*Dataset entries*
##############################

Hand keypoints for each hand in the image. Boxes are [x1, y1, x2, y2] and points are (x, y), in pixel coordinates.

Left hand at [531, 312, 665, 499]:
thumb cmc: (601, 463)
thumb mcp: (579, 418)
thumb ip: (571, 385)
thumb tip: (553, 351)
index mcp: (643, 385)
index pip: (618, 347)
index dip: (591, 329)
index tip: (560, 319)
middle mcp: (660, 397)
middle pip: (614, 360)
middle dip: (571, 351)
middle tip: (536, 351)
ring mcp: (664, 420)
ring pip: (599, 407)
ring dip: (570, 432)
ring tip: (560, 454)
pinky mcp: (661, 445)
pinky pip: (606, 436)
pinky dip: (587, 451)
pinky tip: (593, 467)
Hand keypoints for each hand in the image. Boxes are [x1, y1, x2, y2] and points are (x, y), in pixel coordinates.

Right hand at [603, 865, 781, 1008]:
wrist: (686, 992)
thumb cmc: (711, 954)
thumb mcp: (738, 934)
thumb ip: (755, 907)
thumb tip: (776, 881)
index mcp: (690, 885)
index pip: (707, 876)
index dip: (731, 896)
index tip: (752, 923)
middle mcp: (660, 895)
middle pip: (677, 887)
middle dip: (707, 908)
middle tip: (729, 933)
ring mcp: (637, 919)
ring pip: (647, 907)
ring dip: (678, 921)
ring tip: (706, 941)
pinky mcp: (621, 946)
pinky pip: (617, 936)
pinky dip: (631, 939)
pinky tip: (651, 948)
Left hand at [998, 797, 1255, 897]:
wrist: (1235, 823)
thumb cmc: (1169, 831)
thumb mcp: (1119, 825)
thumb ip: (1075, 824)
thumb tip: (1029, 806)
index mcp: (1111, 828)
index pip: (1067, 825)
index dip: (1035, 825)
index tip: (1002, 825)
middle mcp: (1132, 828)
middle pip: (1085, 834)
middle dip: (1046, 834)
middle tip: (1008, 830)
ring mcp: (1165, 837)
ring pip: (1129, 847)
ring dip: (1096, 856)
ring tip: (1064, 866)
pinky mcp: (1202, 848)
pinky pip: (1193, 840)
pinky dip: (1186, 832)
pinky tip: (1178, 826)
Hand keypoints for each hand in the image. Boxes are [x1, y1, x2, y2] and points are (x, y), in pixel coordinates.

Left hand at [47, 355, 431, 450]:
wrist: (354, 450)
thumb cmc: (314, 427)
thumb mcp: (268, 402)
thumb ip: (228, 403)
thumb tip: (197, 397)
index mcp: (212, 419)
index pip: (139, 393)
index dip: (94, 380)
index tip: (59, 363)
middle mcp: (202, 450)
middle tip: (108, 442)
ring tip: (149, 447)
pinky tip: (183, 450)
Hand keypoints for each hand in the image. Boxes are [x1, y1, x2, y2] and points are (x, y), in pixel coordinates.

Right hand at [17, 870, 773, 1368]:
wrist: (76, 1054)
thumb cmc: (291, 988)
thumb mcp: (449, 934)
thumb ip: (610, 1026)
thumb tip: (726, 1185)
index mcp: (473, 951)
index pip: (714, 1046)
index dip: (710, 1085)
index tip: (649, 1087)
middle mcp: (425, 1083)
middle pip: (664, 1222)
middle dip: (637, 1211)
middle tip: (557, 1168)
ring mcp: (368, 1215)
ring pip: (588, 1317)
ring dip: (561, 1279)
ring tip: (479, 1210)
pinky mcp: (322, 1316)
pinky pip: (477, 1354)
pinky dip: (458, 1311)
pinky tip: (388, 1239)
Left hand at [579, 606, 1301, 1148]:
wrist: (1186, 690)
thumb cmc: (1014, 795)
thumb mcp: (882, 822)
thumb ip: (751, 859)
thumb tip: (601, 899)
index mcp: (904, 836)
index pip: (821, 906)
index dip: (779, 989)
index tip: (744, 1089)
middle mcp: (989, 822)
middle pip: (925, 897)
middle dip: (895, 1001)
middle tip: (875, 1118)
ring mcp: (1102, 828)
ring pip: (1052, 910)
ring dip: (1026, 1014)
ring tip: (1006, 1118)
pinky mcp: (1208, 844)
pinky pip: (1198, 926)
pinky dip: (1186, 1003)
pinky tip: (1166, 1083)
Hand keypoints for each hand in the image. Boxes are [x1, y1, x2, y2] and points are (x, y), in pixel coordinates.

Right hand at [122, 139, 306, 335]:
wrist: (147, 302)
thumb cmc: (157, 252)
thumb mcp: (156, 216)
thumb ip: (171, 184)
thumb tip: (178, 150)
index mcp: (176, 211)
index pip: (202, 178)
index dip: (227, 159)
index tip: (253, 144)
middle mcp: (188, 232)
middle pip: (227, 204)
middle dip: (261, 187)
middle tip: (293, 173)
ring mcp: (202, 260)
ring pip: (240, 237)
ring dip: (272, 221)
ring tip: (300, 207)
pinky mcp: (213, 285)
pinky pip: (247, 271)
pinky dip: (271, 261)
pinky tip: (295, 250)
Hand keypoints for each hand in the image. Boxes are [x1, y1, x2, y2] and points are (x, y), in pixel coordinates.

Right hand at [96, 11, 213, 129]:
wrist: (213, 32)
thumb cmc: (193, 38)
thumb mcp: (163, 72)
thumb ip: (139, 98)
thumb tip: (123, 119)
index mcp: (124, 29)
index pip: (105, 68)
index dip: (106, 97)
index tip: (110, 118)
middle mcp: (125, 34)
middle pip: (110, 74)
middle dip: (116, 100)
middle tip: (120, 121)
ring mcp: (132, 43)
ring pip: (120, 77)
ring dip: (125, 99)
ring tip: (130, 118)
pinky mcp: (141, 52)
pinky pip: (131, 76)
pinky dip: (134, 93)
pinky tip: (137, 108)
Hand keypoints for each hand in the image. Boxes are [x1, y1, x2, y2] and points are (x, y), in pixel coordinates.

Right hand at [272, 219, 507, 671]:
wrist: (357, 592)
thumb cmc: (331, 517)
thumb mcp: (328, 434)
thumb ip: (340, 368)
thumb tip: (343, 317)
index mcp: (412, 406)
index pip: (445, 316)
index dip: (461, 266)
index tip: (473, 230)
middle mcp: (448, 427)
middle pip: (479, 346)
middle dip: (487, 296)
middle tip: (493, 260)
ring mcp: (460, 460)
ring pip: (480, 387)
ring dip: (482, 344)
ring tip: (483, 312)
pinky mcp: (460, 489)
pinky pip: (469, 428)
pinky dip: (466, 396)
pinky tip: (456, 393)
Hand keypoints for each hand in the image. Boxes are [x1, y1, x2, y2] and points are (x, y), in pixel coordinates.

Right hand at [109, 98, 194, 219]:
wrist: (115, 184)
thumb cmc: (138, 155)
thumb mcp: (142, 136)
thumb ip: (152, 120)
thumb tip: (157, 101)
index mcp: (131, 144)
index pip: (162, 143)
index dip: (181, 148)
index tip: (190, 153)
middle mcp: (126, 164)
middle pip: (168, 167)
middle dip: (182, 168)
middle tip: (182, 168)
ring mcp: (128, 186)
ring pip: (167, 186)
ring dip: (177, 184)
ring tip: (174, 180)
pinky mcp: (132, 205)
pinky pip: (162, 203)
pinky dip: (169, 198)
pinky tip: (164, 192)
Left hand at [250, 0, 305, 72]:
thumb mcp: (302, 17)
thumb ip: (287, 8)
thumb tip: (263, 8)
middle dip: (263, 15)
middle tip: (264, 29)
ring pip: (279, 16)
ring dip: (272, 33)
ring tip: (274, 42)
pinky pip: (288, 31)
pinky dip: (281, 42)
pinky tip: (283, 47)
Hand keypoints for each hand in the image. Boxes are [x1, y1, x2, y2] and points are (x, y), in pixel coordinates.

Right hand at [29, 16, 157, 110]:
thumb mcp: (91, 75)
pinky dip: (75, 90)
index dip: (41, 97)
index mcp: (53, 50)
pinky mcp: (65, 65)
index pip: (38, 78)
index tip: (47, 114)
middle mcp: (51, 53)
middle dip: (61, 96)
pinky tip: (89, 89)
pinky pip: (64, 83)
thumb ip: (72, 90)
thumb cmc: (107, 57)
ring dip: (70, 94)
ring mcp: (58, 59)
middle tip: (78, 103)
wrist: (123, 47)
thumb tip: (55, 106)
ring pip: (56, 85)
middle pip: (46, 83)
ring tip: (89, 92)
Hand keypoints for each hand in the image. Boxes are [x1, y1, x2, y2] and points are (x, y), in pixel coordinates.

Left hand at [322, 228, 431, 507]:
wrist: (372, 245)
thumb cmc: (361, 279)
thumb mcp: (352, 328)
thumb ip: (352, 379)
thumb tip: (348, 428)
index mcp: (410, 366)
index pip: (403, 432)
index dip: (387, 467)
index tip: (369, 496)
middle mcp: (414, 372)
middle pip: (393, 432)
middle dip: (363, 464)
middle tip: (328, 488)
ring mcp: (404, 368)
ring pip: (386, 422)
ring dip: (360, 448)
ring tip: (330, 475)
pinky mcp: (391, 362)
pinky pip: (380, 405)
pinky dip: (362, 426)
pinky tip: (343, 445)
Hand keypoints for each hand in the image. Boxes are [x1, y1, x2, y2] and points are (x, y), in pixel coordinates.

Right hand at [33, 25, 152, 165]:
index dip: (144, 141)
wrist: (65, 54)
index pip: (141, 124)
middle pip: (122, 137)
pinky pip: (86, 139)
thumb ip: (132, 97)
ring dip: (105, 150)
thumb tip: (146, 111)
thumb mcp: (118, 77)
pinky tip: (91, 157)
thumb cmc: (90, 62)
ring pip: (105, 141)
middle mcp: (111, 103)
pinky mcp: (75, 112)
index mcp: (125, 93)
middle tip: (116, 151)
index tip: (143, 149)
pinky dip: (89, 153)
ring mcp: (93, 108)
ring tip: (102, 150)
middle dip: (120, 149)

##############################

*The problem*
Reproduce, with both ends included, the lines from the one holding "wrist: (123, 47)" to the end of the records above.

*Expected answer*
wrist: (123, 47)
thumb tip: (55, 106)
ring pip: (56, 85)
middle pip: (46, 83)
ring tip: (89, 92)
Hand keypoints for each hand in the image. Boxes are [x1, y1, x2, y2] and points are (x, y), in pixel coordinates.

Left hand at [322, 228, 431, 507]:
wrist: (372, 245)
thumb cmc: (361, 279)
thumb mcp: (352, 328)
thumb ip: (352, 379)
thumb tip: (348, 428)
index mcp: (410, 366)
index pip: (403, 432)
index dip: (387, 467)
index tip: (369, 496)
middle mcp: (414, 372)
middle pip: (393, 432)
middle dip: (363, 464)
middle tip: (328, 488)
ring mcp: (404, 368)
ring pip: (386, 422)
ring dip: (360, 448)
ring tip: (330, 475)
pinky mcp: (391, 362)
pinky pip: (380, 405)
pinky dip: (362, 426)
pinky tip: (343, 445)
Hand keypoints for each hand in the image. Boxes are [x1, y1, x2, y2] and points are (x, y), in pixel coordinates.

Right hand at [33, 25, 152, 165]:
index dip: (144, 141)
wrist: (65, 54)
index pip: (141, 124)
middle pip: (122, 137)
pinky pip: (86, 139)
thumb ip: (132, 97)
ring dip: (105, 150)
thumb tip: (146, 111)
thumb mcp: (118, 77)
pinky tip: (91, 157)
thumb cmc: (90, 62)
ring pip: (105, 141)
middle mcp: (111, 103)
pinky mcp: (75, 112)
index mcp: (125, 93)
middle tip: (116, 151)
index tip: (143, 149)
pinky dip: (89, 153)
ring mcp: (93, 108)
ring tip: (102, 150)
middle dip: (120, 149)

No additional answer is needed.